■ Description of the task: Please state the subsidy level for student loan banks under the new law, according to the article on Sallie Mae's political risk.

Top of Excerpt to read

The Business of Sallie Mae – Political Risk for Investors and Taxpayers
The group buying Sallie Mae says it wants to renegotiate the deal in light of legislation passed by Congress and signed into law last week that changes the government subsidy level provided to student loan banks. The buyers argue that the new law changes the student loan program to such a degree that Sallie Mae is not worth what they agreed to pay earlier this year.
Politics
It's not surprising that the Sallie Mae buyers are claiming recent political action has changed the company’s value. Sallie Mae’s business model is subject to an unusual amount of political risk and uncertainty. Why? Well, (1) Sallie Mae derives much of its income from running a government program, and (2) Congress arbitrarily decides how much it will pay Sallie Mae to run the program.
Sallie Mae originates, services, and collects loans as per the federal government’s guaranteed student loan program. Over 80 percent of Sallie Mae’s portfolio is made up of federal student loans. In fact, Sallie Mae is by far the single largest participant in the Federal Family Education Loan program.
The goal of the federal student loan program is to ensure that everyone who wants to go to college has access to a minimum level of below-market interest rate loans. The government sets all of the terms of the loans in law, guarantees them against default and interest rate risk, and then pays Sallie Mae and others to originate, service, and collect those loans.
How much should Congress pay banks for this service? Well, Congress has no idea, so it just makes up a number. And of course the banks provide an awful lot of help when Congress gets in the mood to change that number. Right now the number is 2.34 percentage points over the cost of commercial borrowing. With the new law it will be 1.79 percentage points over the cost of commercial borrowing. Where did those numbers come from? A little bit of guesswork and a lot of lobbying. (It’s worth a good laugh that the members of Congress who picked that number out of thin air thought to add that last decimal place to make it look like an exact number with some sort of defensible rationale behind it).

Bottom of Excerpt to read
Top of Record extracts

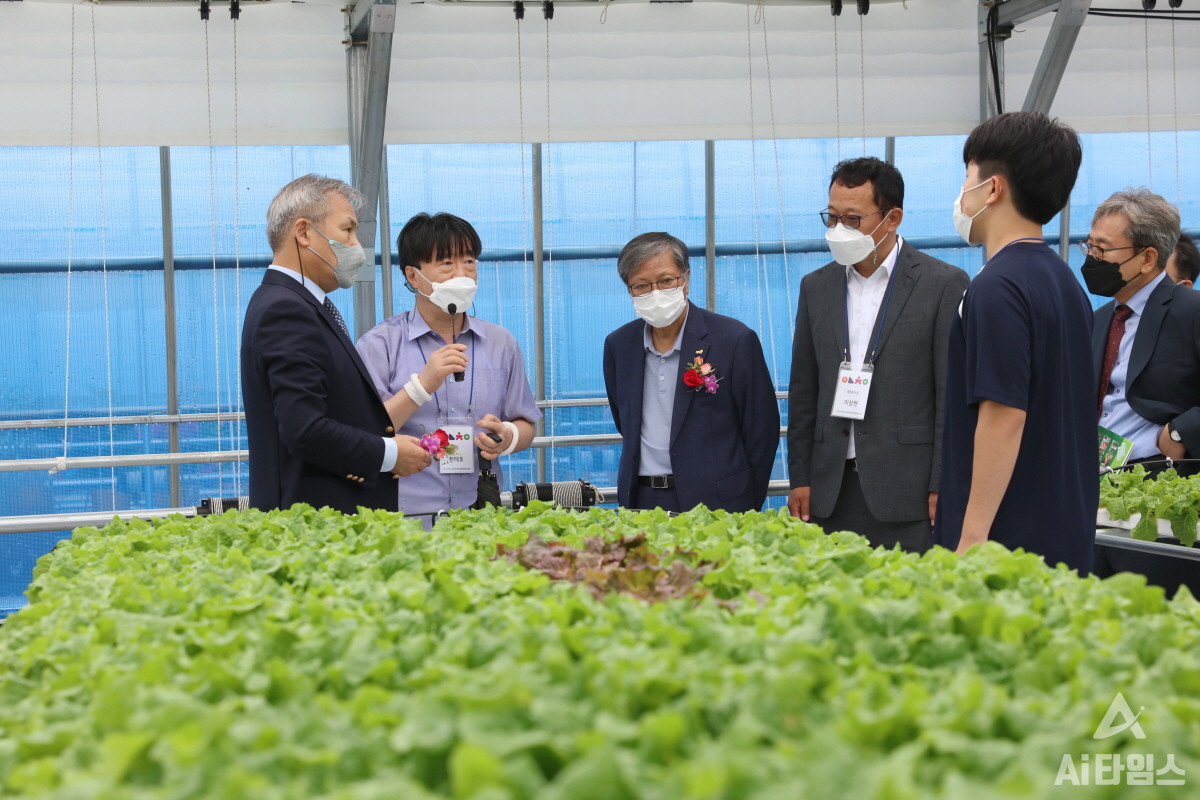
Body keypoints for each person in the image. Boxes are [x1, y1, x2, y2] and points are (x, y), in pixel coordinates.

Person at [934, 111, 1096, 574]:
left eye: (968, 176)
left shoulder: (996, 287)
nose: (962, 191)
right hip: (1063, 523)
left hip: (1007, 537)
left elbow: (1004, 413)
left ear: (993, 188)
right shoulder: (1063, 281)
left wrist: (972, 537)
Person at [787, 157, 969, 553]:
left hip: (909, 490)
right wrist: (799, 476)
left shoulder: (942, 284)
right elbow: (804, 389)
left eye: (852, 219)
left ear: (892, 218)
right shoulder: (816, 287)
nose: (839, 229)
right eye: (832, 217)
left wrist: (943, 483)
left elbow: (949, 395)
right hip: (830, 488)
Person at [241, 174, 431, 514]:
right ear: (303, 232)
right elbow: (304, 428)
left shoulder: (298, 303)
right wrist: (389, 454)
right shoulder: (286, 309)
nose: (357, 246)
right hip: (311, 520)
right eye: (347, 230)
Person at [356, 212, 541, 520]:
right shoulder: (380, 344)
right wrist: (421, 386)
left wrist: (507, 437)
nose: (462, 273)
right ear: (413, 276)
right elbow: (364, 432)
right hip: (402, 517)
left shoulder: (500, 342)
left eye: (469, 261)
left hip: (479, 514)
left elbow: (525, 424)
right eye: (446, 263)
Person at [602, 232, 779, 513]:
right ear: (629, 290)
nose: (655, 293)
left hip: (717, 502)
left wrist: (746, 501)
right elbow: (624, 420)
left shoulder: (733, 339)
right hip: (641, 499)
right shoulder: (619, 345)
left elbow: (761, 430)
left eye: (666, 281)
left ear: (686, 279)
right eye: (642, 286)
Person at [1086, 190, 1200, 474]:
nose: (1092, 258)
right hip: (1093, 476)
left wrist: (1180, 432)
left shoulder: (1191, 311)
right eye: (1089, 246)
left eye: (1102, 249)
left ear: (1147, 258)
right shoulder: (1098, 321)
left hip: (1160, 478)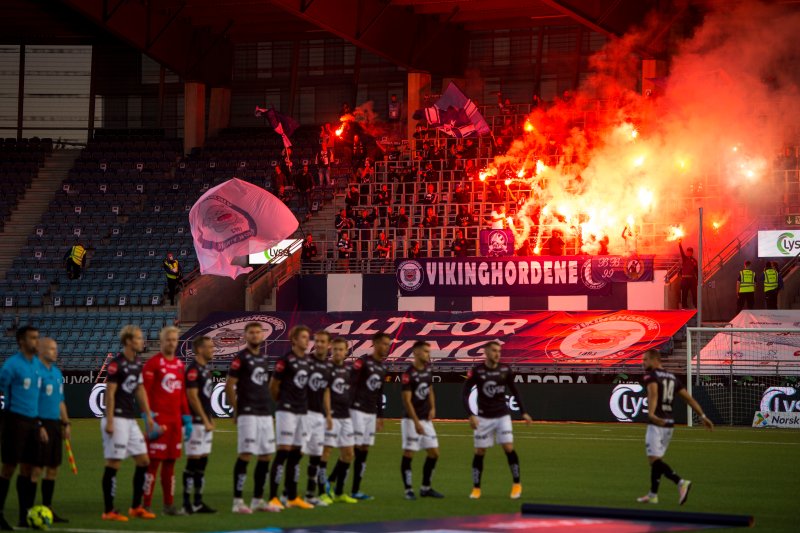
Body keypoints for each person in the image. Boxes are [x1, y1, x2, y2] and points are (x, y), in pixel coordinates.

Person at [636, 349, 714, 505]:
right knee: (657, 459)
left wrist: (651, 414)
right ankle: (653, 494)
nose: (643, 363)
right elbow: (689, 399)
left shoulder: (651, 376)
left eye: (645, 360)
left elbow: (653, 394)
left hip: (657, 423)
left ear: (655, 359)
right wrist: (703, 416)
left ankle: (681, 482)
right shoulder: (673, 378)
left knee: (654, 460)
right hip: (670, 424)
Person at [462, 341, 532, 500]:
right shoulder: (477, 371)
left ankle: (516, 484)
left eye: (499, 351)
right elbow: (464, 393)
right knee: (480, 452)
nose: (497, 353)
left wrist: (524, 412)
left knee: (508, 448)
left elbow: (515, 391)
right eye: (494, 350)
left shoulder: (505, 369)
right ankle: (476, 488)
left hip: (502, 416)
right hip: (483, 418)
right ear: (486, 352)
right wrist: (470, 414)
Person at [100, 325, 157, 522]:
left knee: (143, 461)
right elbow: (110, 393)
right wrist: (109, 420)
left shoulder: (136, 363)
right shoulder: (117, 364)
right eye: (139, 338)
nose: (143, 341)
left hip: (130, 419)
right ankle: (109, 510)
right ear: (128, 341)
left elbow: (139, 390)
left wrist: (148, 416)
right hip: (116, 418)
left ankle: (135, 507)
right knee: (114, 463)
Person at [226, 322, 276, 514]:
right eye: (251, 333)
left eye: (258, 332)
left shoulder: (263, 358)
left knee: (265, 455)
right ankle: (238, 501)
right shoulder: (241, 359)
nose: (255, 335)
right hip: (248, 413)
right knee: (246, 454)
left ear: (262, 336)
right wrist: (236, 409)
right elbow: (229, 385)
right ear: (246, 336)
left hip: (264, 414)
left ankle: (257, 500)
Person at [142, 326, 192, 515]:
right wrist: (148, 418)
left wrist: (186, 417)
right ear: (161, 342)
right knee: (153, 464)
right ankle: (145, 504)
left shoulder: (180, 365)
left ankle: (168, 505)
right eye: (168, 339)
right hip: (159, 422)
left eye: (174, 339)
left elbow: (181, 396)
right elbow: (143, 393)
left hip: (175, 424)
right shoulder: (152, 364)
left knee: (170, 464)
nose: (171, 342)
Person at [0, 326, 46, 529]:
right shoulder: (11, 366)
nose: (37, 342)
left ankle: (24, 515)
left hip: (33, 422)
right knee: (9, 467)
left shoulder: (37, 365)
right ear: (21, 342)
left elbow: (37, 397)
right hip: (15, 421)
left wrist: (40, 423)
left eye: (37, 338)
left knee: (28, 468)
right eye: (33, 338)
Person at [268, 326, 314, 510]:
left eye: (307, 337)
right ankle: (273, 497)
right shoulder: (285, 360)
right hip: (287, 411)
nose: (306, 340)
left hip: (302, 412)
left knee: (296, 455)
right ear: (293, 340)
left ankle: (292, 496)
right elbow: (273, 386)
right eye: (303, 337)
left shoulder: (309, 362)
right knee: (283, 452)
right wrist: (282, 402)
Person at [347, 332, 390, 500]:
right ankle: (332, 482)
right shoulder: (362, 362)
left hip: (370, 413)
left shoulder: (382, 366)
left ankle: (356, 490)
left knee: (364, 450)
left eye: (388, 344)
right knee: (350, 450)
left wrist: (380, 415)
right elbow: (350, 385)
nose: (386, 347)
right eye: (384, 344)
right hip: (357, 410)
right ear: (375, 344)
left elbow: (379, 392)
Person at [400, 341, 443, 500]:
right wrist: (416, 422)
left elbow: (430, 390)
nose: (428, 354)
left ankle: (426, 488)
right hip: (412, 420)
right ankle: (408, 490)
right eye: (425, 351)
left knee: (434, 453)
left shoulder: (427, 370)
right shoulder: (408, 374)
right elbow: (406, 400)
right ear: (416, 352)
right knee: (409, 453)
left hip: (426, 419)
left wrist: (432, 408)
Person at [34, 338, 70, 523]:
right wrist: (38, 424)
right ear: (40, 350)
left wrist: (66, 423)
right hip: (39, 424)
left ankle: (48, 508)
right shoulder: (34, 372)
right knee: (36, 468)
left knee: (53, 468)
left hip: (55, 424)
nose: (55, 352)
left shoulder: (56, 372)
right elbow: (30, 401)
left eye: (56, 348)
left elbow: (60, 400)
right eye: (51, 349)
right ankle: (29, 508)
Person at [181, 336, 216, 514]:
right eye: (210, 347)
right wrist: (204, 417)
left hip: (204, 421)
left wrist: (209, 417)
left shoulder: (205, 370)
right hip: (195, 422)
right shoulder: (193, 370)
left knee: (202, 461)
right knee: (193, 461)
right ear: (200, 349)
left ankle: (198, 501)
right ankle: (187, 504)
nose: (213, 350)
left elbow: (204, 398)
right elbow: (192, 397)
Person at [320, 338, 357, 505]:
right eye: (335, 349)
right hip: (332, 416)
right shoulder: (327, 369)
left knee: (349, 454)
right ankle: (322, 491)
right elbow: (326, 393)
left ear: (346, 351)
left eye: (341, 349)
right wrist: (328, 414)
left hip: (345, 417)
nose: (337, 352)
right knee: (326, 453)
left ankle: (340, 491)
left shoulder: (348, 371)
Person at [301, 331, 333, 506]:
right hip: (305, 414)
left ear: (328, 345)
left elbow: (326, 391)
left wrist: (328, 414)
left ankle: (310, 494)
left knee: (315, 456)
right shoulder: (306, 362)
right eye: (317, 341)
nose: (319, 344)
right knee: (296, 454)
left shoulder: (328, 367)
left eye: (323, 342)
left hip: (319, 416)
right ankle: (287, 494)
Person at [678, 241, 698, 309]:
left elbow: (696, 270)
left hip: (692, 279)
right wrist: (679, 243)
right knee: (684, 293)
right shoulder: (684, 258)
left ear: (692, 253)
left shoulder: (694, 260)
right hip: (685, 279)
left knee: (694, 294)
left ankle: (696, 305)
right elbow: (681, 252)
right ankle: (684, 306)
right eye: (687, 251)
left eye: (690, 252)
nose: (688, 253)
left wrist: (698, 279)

Bottom of Record extracts

■ Answer to the exercise: 1.79 percentage points over the cost of commercial borrowing.